Small Wars Journal

Undermanned, Overwhelmed

Sun, 03/06/2011 - 4:41pm
Undermanned, Overwhelmed by Dan Green Armed Forces Journal. BLUF: "Much of our approach to stability operations has been about doing what our bureaucracies are comfortable with rather than dealing with the problem of insurgency on its own terms. A significant portion of our approach is capital-centric, biased toward formal government institutions, focused on long-term development versus stabilization and imperfectly partnered with the U.S. military."

Comments

Tyler Sweatt (not verified)

Tue, 03/08/2011 - 11:19am

http://sites.kauffman.org/eee/

I know we talked about this back in May when the articles came out, but this gets at the discussion of USAID vs. DoD in terms of development and economic growth etc.

Not saying I support it, just thought it was relevant to both comments.

Cheers

G Martin

Tue, 03/08/2011 - 11:04am

So, maybe we'd simply have to re-org:

1) CFSOCC takes over ISAF.
2) NTM-A is limited to advising the ministries.
3) IJC is taken over by ISAF-SOF.

4) Most conventional forces conducting offensive ops go home, others support CFSOCC/ISAF-SOF/Afghan units' ops.
5) All training is taken over by CFSOCC/ISAF-SOF/Afghan units- supported by conventional NATO forces as needed.
6) logistics are handled by the Afghans, supported where needed by NATO forces (conventional and SOF).

7) Get military forces out of development and governance efforts- except by exception and approval by USAID/GIRoA.

??

Bob's World

Mon, 03/07/2011 - 8:04am

No structure, regardless of how grand the plan or how much work is put into the construction, can ever exceed the limitations of the foundation.

The foundation for the Afghan state is their constitution. This shallow, rotten, fatally flawed base can only support shaky, ineffective structures.

US AID has the right idea, build for the long term, their mission did not begin and will not end with the insurgency. The Military has no longterm goal, other than to accmplish the mission and go home, so their focus is on the near term.

But we have made the fatal mistake of creating a military led approach to COIN. (A convenient aspect of Galula's advice to ignore, perhaps?) Military COIN is great at going after threats. It is even great as employing development so as to go after threats. But military COIN is very bad at taking the host nation government to task to engage the core of the causal problems driving the insurgency.

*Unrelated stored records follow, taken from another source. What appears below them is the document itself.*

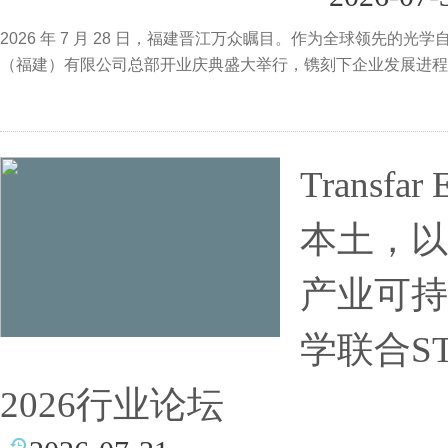
2026 年 7 月 28 日，福建晋江万众瞩目。作为全球领先
（福建）有限公司总部开业庆典盛大举行，镌刻下企业发展进程
Transfa
本土，以
产业可持
学联合ST
2026行业论坛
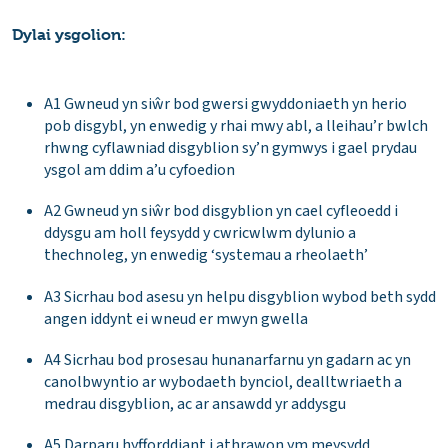
Dylai ysgolion:
A1 Gwneud yn siŵr bod gwersi gwyddoniaeth yn herio
pob disgybl, yn enwedig y rhai mwy abl, a lleihau’r bwlch
rhwng cyflawniad disgyblion sy’n gymwys i gael prydau
ysgol am ddim a’u cyfoedion
A2 Gwneud yn siŵr bod disgyblion yn cael cyfleoedd i
ddysgu am holl feysydd y cwricwlwm dylunio a
thechnoleg, yn enwedig ‘systemau a rheolaeth’
A3 Sicrhau bod asesu yn helpu disgyblion wybod beth sydd
angen iddynt ei wneud er mwyn gwella
A4 Sicrhau bod prosesau hunanarfarnu yn gadarn ac yn
canolbwyntio ar wybodaeth bynciol, dealltwriaeth a
medrau disgyblion, ac ar ansawdd yr addysgu
A5 Darparu hyfforddiant i athrawon ym meysydd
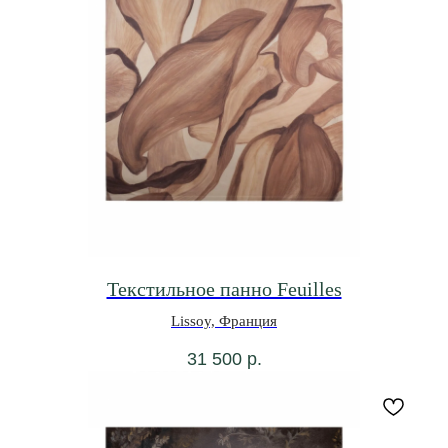
Текстильное панно Feuilles
Lissoy, Франция
31 500
р.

Instead the military has built a functional sanctuary around GIRoA in their own minds; and then rationalized that since we can't fix the top we will fix the bottom. We cannot work through GIRoA, so we will work around GIRoA While logical in a certain light, such an approach is actually counterproductive as the harder one works at such approaches, the the more glaring the failures of governance appear.

A hard pill for the military to swallow may well be that USAID is far more experienced, orgainized, and trained for true COIN than the military ever will or should be. The best COIN is accomplished long before the first shot is fired, and that is right in AID's wheelhouse. But AID is being torn in two over this current, miltitary led charge to achieve temporary effects in critical spots to support short-term military operations, and to abandon or compromise the principles that they have built their organization on through some 50 years of global COIN work.

US AID and US Special Forces were both cut from the same bolt of cloth in the early 60s by President Kennedy to work the early aspects of COIN around the fringes in efforts to prevent conflicts from emerging. Thus freeing up the larger military to focus on the deterrence of the primary Soviet threat to our nation.

My advice, instead of corrupting US AID and US Special Forces to be more like the conventional force and to abandaon 50 years of lessons learned to follow the conventional force and 5 years of lessons learned, we should probably flip that equation around.

Let the experts on COIN lead, and those experts are not in the conventional force, and those lessons are not captured in FM 3-24. Just a thought.